When she looks down, the consulting detective is asleep, soft child-like breaths pooling on her knees. He looks positively adorable in the arms of Morpheus, she decides, all the worry he carts around with him during the day wiped blank from his delicate face. She smiles, and gently edges her way out from underneath him.

She knows Doctor Watson will worry when he wakes up and his flatmate still isn't there, so she fishes in the depths of her purse to find the cellphone she never uses and sends him a text.

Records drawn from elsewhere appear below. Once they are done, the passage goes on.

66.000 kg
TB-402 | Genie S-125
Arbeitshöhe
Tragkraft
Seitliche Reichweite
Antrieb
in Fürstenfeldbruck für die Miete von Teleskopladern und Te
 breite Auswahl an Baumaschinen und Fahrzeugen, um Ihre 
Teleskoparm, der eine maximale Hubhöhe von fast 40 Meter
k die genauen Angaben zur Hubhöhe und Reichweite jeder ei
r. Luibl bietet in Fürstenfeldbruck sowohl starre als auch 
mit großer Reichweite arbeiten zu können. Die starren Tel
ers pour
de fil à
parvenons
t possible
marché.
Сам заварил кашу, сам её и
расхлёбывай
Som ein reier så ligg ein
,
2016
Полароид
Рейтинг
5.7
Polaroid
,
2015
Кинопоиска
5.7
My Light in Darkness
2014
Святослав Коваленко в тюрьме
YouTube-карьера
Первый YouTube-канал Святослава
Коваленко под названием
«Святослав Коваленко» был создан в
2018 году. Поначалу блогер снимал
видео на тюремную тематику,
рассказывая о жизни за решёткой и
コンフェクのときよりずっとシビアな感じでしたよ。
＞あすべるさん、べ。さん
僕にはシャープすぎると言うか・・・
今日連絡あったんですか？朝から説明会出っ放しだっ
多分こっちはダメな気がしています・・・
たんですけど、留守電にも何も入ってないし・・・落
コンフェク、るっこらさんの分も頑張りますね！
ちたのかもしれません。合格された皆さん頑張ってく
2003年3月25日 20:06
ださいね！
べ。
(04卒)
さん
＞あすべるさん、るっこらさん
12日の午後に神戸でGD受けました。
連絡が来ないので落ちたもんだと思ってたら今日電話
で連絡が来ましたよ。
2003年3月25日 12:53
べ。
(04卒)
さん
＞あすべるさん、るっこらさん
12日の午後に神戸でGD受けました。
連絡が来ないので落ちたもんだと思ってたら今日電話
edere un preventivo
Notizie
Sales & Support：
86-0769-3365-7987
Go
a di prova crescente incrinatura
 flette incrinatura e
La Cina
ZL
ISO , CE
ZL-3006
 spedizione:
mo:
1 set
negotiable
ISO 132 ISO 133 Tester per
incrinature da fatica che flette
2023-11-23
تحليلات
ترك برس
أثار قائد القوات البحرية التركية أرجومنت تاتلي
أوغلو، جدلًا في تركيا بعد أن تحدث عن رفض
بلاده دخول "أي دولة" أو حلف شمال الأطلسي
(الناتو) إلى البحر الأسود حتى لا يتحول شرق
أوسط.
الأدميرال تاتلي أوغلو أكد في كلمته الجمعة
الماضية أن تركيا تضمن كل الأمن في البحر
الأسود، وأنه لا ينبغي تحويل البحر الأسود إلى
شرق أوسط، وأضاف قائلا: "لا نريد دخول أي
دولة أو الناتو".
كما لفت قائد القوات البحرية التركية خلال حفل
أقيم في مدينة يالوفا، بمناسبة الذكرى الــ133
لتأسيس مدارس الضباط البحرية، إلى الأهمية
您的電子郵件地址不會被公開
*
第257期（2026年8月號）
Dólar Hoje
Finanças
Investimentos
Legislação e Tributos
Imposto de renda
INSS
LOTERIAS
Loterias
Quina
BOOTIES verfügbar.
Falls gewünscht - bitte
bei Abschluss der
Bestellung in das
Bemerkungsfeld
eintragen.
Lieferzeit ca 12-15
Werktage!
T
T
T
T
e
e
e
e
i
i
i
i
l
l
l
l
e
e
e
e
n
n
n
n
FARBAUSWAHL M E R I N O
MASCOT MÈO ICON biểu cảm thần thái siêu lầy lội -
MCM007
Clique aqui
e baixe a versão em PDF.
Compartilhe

Sherlock sleeping here tonight. Don't worry. –Mrs Hudson

She digs a tattered blanket out of the linen cupboard and throws it over Sherlock's tangled limbs, tucking the edges around him tenderly. Under her touch, he wriggles contentedly, the edges of his delicate lips turning up in a smile just like a child being kissed goodnight. In a final gesture of motherliness – for some reason the consulting detective draw them out of her in spades – she bends down and presses a kiss on his forehead.

As she reaches the door to her bedroom the cellphone chimes in her hands. She looks at it and smiles; the words drift from her lips before she can stop them. "Bless you, Doctor Watson." It seems he hasn't been sleeping without Sherlock either.